# Boiler room?



## earshavewalls (Oct 28, 2009)

We have a project where two boilers with a combined BTU of over 1,000,000 will be installed outside of the main building within an open-top enclosure with a canopy over the boilers. This area is enclosed on all four sides with CMU and wrought iron gates. The architect is arguing that this is not a "room" as designated in the California Building Code, 1015.3 and as such does not require two means of egress or exit signage or egress hardware (due to security reasons).

What say ye????? Is this area subject to the requirements of a "boiler room", or not?


----------



## mjesse (Oct 28, 2009)

Re: Boiler room?

What is the size of this "room"

With limited information, and NO knowledge of the California codes, I would say not a room per se.

More like an enclosure. Does the enclosed area have more than 50% opening? I'm thinking of sprinkler coverage etc.

mj


----------



## mtlogcabin (Oct 28, 2009)

Re: Boiler room?

It is a one room building and if it is over 500 sq ft it must comply with the 2 exit requirement of 1015.3

BUILDING. Any structure used or intended for supporting or sheltering any use or occupancy.


----------



## cda (Oct 28, 2009)

Re: Boiler room?

would require the doors not sure if you really need exit signs

now as far as hardware, that is a good question, if one is a gate and one is a normal type door , might require it on the door if the normal in and out is the gate, which if they  are going in will be open, and thaen you have the other door that you can normally get out if there is a problem with trying to get back through the gate.


----------



## earshavewalls (Oct 28, 2009)

Re: Boiler room?

The area is over 500 sq.ft., but the issue is not the floor area, it is the means of egress out of the area. The fact that there is not a roof over the entire area does not exempt this area from egress requirements. An outdoor stadium is open to the air, but there are specific egress requirements that must still be met. Egress is required from a roof and there are specific requirements in Chapter 10 concerning roof access and equipment.

INFORMATION GIVEN:
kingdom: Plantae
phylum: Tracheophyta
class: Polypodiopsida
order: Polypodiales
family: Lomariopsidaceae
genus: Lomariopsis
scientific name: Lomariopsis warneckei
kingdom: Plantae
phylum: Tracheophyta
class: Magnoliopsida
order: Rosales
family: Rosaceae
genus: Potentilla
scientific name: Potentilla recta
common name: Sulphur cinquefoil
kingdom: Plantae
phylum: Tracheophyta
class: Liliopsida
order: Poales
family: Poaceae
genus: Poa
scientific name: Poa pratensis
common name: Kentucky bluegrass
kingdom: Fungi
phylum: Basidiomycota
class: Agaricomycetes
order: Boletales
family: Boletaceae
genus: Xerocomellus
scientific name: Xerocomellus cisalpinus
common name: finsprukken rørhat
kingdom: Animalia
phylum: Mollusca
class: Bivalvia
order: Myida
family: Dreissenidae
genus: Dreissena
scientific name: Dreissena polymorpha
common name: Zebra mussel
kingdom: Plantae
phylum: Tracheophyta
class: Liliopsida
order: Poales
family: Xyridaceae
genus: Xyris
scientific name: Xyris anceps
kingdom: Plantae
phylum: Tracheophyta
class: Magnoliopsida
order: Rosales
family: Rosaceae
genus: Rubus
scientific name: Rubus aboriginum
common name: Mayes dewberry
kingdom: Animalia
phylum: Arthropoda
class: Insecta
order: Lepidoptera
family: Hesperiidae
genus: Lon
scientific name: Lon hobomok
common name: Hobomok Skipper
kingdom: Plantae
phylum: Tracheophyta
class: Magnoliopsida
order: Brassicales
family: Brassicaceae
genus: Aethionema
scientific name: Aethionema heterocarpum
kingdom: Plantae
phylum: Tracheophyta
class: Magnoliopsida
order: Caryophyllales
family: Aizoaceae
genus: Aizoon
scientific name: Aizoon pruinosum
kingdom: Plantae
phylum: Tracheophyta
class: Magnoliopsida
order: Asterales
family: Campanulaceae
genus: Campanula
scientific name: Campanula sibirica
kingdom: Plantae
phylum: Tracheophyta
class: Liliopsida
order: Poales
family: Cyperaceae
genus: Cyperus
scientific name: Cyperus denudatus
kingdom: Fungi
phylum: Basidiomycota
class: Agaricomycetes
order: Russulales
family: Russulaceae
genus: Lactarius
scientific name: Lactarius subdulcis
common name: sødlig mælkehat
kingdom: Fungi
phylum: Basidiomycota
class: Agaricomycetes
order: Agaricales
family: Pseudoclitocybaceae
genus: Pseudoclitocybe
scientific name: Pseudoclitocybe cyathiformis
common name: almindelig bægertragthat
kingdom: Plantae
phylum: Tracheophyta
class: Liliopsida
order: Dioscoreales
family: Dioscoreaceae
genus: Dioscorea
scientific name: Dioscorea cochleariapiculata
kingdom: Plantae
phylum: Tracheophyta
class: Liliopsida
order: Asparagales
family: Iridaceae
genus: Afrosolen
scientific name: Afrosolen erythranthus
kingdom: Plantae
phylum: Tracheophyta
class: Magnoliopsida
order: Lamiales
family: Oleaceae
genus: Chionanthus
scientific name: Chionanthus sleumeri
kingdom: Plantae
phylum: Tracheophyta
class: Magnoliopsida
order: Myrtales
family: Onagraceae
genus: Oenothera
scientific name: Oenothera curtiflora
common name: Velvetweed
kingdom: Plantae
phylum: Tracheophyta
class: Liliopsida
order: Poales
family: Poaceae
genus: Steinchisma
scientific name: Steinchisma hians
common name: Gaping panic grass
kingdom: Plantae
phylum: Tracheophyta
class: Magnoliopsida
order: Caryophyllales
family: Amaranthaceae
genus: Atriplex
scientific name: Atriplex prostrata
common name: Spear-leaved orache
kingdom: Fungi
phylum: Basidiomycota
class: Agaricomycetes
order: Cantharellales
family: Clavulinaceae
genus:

TO DO:
A: From the boiler room thread, extract the passage that begins at the words "With limited information, and" and ends after the words "sprinkler coverage etc.", reproducing every word unchanged.
B: Copy the rows word for word, beginning at the line that contains "common name: Zebra mussel" and stopping after the line that contains "family: Cyperaceae", with both of those lines included.

SOLVED PROBLEMS:
A:
With limited information, and NO knowledge of the California codes, I would say not a room per se.

More like an enclosure. Does the enclosed area have more than 50% opening? I'm thinking of sprinkler coverage etc.

B:
common name: Zebra mussel
kingdom: Plantae
phylum: Tracheophyta
class: Liliopsida
order: Poales
family: Xyridaceae
genus: Xyris
scientific name: Xyris anceps
kingdom: Plantae
phylum: Tracheophyta
class: Magnoliopsida
order: Rosales
family: Rosaceae
genus: Rubus
scientific name: Rubus aboriginum
common name: Mayes dewberry
kingdom: Animalia
phylum: Arthropoda
class: Insecta
order: Lepidoptera
family: Hesperiidae
genus: Lon
scientific name: Lon hobomok
common name: Hobomok Skipper
kingdom: Plantae
phylum: Tracheophyta
class: Magnoliopsida
order: Brassicales
family: Brassicaceae
genus: Aethionema
scientific name: Aethionema heterocarpum
kingdom: Plantae
phylum: Tracheophyta
class: Magnoliopsida
order: Caryophyllales
family: Aizoaceae
genus: Aizoon
scientific name: Aizoon pruinosum
kingdom: Plantae
phylum: Tracheophyta
class: Magnoliopsida
order: Asterales
family: Campanulaceae
genus: Campanula
scientific name: Campanula sibirica
kingdom: Plantae
phylum: Tracheophyta
class: Liliopsida
order: Poales
family: Cyperaceae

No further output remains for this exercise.